This week, Daily Music Writers are looking back on the first albums they ever loved. Today, Catherine Baker remembers Hilary Duff’s Metamorphosis.
My name is Catherine Baker. It is 2004. I am eight years old. This is a story about Hilary Duff.
Looking back at my childhood (or at least the parts of it I haven’t blocked out of my memory), the moments I’m most nostalgic for are those spent in front of my small karaoke machine in the playroom of one of my old houses. I am usually alone, which is an unfortunate side effect of moving four times in four years, and I am often wearing a pink feather boa that once belonged to my cousin. (This is an unfortunate side effect of not having a strong fashion icon in my life. Mom, I’m looking at you.)
I would like to preface this by emphasizing the fact that I was an extremely angsty pre-teen. For a child with a low tolerance for conflict and eye contact, I sure had a lot of pent up anxiety. Clearly, this manifested itself in my affinity for Disney Channel stars and movies about dogs.
In this room with floor to ceiling windows, I arrange my Webkinz in a semi-circle at my feet, boot up my old karaoke machine and belt out “Sweet Sixteen” by Hilary Duff. In that moment, I’m not awkward, eight-year-old Catherine with too many thoughts and not enough athletic ability. Right then, I am a much older, much more confident version of myself, dreaming about “driving down to the club where we go to dance.”
Fast-forward to 2006, three weeks before my 10th birthday. I’ve moved again, this time to Michigan, and my mother has driven me back to Ohio for one last hurrah before I begin the adventure that is fourth grade. Five of my closest friends have gathered to see — you guessed it — Hilary Duff in concert.

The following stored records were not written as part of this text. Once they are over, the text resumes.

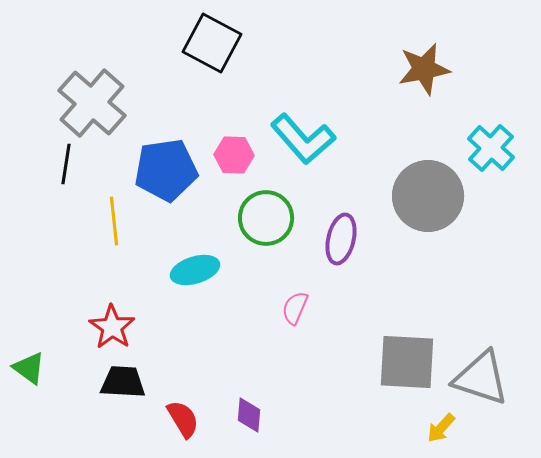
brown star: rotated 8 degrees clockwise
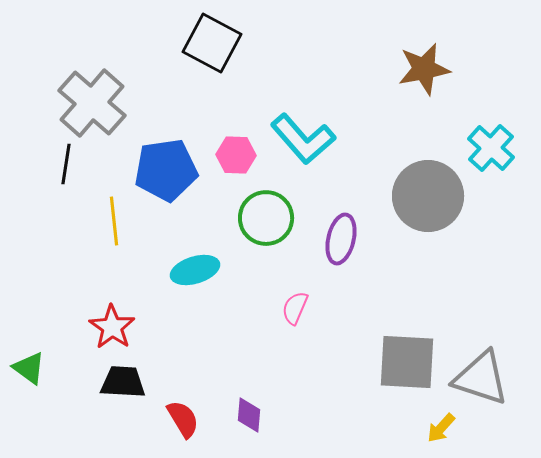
pink hexagon: moved 2 px right
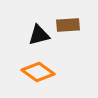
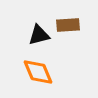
orange diamond: rotated 32 degrees clockwise
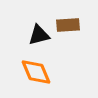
orange diamond: moved 2 px left
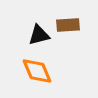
orange diamond: moved 1 px right, 1 px up
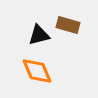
brown rectangle: rotated 20 degrees clockwise
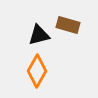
orange diamond: rotated 52 degrees clockwise
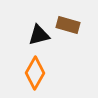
orange diamond: moved 2 px left, 2 px down
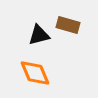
orange diamond: rotated 52 degrees counterclockwise
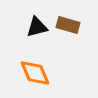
black triangle: moved 2 px left, 8 px up
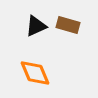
black triangle: moved 1 px left, 1 px up; rotated 10 degrees counterclockwise
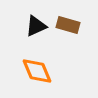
orange diamond: moved 2 px right, 2 px up
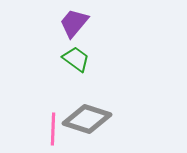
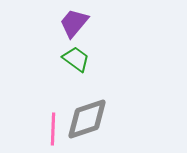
gray diamond: rotated 36 degrees counterclockwise
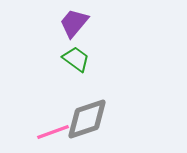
pink line: moved 3 px down; rotated 68 degrees clockwise
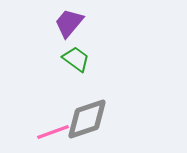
purple trapezoid: moved 5 px left
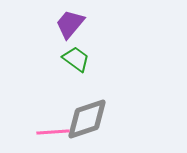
purple trapezoid: moved 1 px right, 1 px down
pink line: rotated 16 degrees clockwise
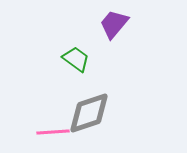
purple trapezoid: moved 44 px right
gray diamond: moved 2 px right, 6 px up
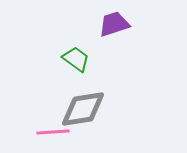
purple trapezoid: rotated 32 degrees clockwise
gray diamond: moved 6 px left, 4 px up; rotated 9 degrees clockwise
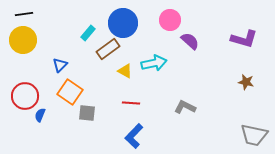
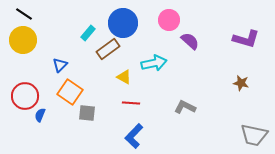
black line: rotated 42 degrees clockwise
pink circle: moved 1 px left
purple L-shape: moved 2 px right
yellow triangle: moved 1 px left, 6 px down
brown star: moved 5 px left, 1 px down
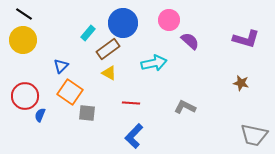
blue triangle: moved 1 px right, 1 px down
yellow triangle: moved 15 px left, 4 px up
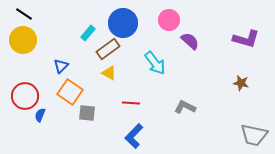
cyan arrow: moved 1 px right; rotated 65 degrees clockwise
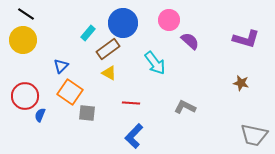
black line: moved 2 px right
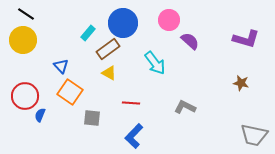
blue triangle: rotated 28 degrees counterclockwise
gray square: moved 5 px right, 5 px down
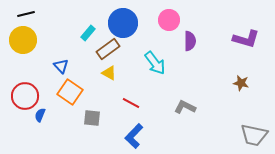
black line: rotated 48 degrees counterclockwise
purple semicircle: rotated 48 degrees clockwise
red line: rotated 24 degrees clockwise
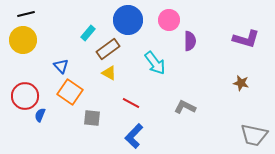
blue circle: moved 5 px right, 3 px up
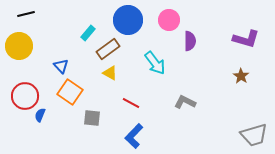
yellow circle: moved 4 px left, 6 px down
yellow triangle: moved 1 px right
brown star: moved 7 px up; rotated 21 degrees clockwise
gray L-shape: moved 5 px up
gray trapezoid: rotated 28 degrees counterclockwise
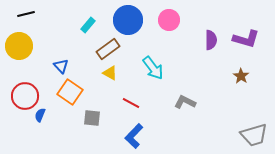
cyan rectangle: moved 8 px up
purple semicircle: moved 21 px right, 1 px up
cyan arrow: moved 2 px left, 5 px down
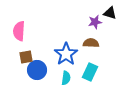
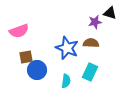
pink semicircle: rotated 114 degrees counterclockwise
blue star: moved 1 px right, 6 px up; rotated 15 degrees counterclockwise
cyan semicircle: moved 3 px down
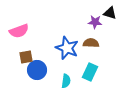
purple star: rotated 16 degrees clockwise
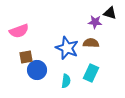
cyan rectangle: moved 1 px right, 1 px down
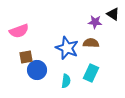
black triangle: moved 3 px right, 1 px down; rotated 16 degrees clockwise
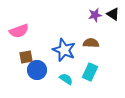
purple star: moved 7 px up; rotated 16 degrees counterclockwise
blue star: moved 3 px left, 2 px down
cyan rectangle: moved 1 px left, 1 px up
cyan semicircle: moved 2 px up; rotated 64 degrees counterclockwise
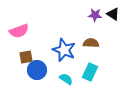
purple star: rotated 16 degrees clockwise
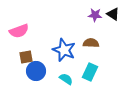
blue circle: moved 1 px left, 1 px down
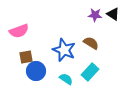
brown semicircle: rotated 28 degrees clockwise
cyan rectangle: rotated 18 degrees clockwise
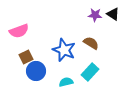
brown square: rotated 16 degrees counterclockwise
cyan semicircle: moved 3 px down; rotated 48 degrees counterclockwise
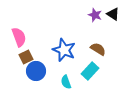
purple star: rotated 16 degrees clockwise
pink semicircle: moved 6 px down; rotated 90 degrees counterclockwise
brown semicircle: moved 7 px right, 6 px down
cyan rectangle: moved 1 px up
cyan semicircle: rotated 96 degrees counterclockwise
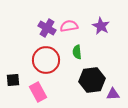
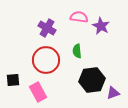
pink semicircle: moved 10 px right, 9 px up; rotated 18 degrees clockwise
green semicircle: moved 1 px up
purple triangle: moved 1 px up; rotated 16 degrees counterclockwise
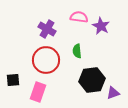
purple cross: moved 1 px down
pink rectangle: rotated 48 degrees clockwise
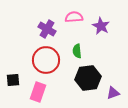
pink semicircle: moved 5 px left; rotated 12 degrees counterclockwise
black hexagon: moved 4 px left, 2 px up
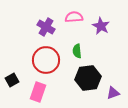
purple cross: moved 1 px left, 2 px up
black square: moved 1 px left; rotated 24 degrees counterclockwise
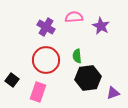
green semicircle: moved 5 px down
black square: rotated 24 degrees counterclockwise
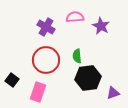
pink semicircle: moved 1 px right
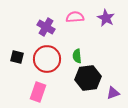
purple star: moved 5 px right, 8 px up
red circle: moved 1 px right, 1 px up
black square: moved 5 px right, 23 px up; rotated 24 degrees counterclockwise
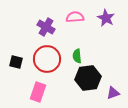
black square: moved 1 px left, 5 px down
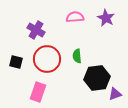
purple cross: moved 10 px left, 3 px down
black hexagon: moved 9 px right
purple triangle: moved 2 px right, 1 px down
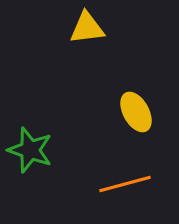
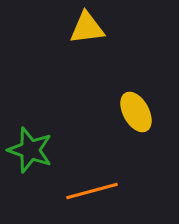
orange line: moved 33 px left, 7 px down
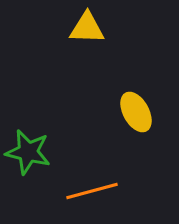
yellow triangle: rotated 9 degrees clockwise
green star: moved 2 px left, 2 px down; rotated 6 degrees counterclockwise
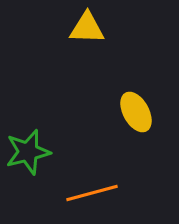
green star: rotated 27 degrees counterclockwise
orange line: moved 2 px down
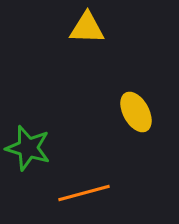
green star: moved 4 px up; rotated 30 degrees clockwise
orange line: moved 8 px left
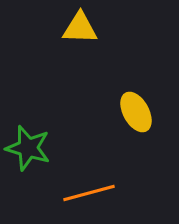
yellow triangle: moved 7 px left
orange line: moved 5 px right
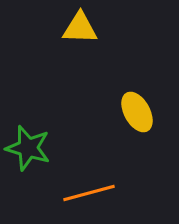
yellow ellipse: moved 1 px right
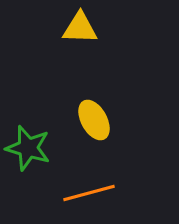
yellow ellipse: moved 43 px left, 8 px down
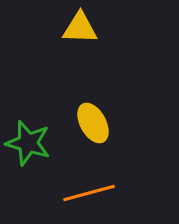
yellow ellipse: moved 1 px left, 3 px down
green star: moved 5 px up
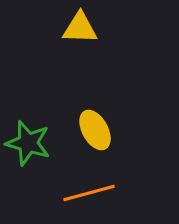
yellow ellipse: moved 2 px right, 7 px down
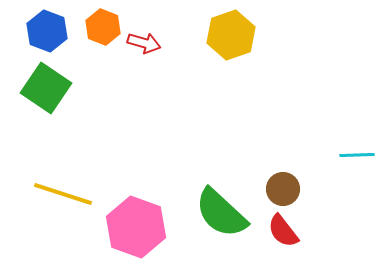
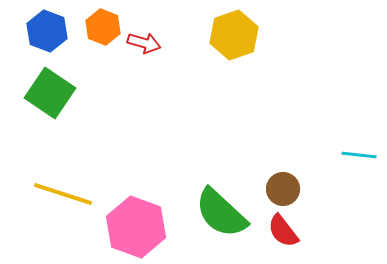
yellow hexagon: moved 3 px right
green square: moved 4 px right, 5 px down
cyan line: moved 2 px right; rotated 8 degrees clockwise
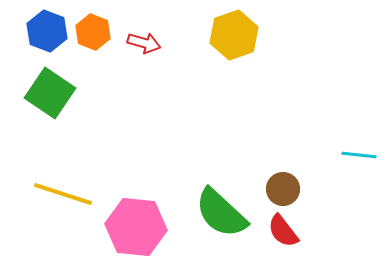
orange hexagon: moved 10 px left, 5 px down
pink hexagon: rotated 14 degrees counterclockwise
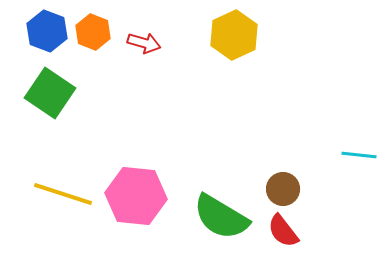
yellow hexagon: rotated 6 degrees counterclockwise
green semicircle: moved 4 px down; rotated 12 degrees counterclockwise
pink hexagon: moved 31 px up
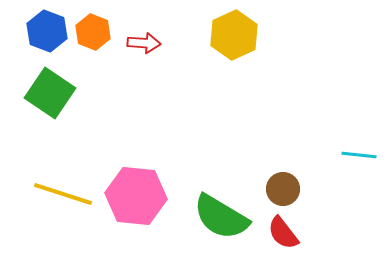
red arrow: rotated 12 degrees counterclockwise
red semicircle: moved 2 px down
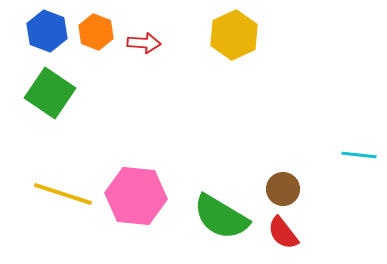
orange hexagon: moved 3 px right
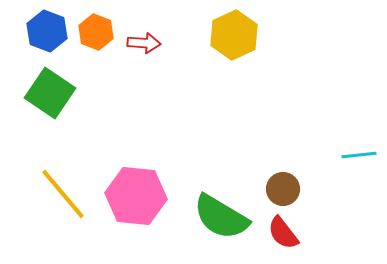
cyan line: rotated 12 degrees counterclockwise
yellow line: rotated 32 degrees clockwise
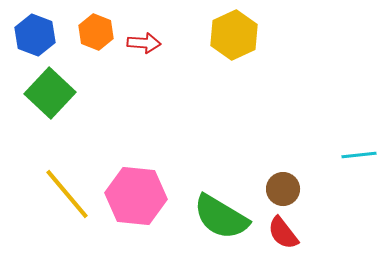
blue hexagon: moved 12 px left, 4 px down
green square: rotated 9 degrees clockwise
yellow line: moved 4 px right
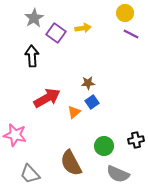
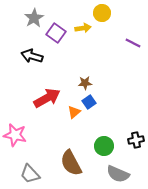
yellow circle: moved 23 px left
purple line: moved 2 px right, 9 px down
black arrow: rotated 70 degrees counterclockwise
brown star: moved 3 px left
blue square: moved 3 px left
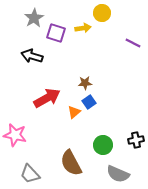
purple square: rotated 18 degrees counterclockwise
green circle: moved 1 px left, 1 px up
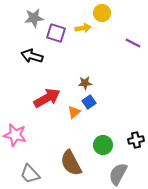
gray star: rotated 24 degrees clockwise
gray semicircle: rotated 95 degrees clockwise
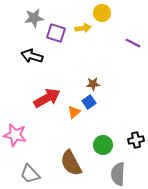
brown star: moved 8 px right, 1 px down
gray semicircle: rotated 25 degrees counterclockwise
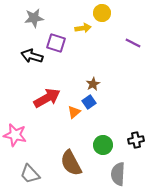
purple square: moved 10 px down
brown star: rotated 24 degrees counterclockwise
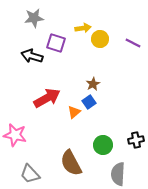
yellow circle: moved 2 px left, 26 px down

As this is my first concert experience, I am dressed in my best jean skirt and sweater combo with no idea what to expect. Her sister Haylie is the opening act, and while I know relatively little about the rest of the Duff family, it does not stop me from screaming at the top of my tiny little lungs. After a few sugary sweet pop songs, Haylie exits, and the entire stadium erupts with cheers calling for Hilary. When she finally enters in the wake of neon strobe lights, I am silent in awe of her sparkly outfit and opening dance number.
My pink feather boa has been lost in the move, but for a moment I wish it was wrapped around my neck one last time. I know every word to the Metamorphosis album, and I fall asleep before the end of the concert, but it is the happiest moment of my short life thus far. I look around at the thousands of strangers singing the exact same words, at the parents that have been dragged along to this 17-year-old’s show and at my friends whose names I’ve now forgotten. Even at nine years old, I’ve been around long enough to know that I won’t see these girls again. This is their lasting memory of me—Catherine, in her fuzzy purple sweater that sheds on your clothes when you hug her, screaming the words to “Come Clean” with just a little too much aggression.
While Metamorphosis may not be the coolest first favorite album, it certainly made an impact on an impressionable young Catherine. From singing alone in my room to dancing with thousands, Hilary helped me grow up even when I didn’t know how.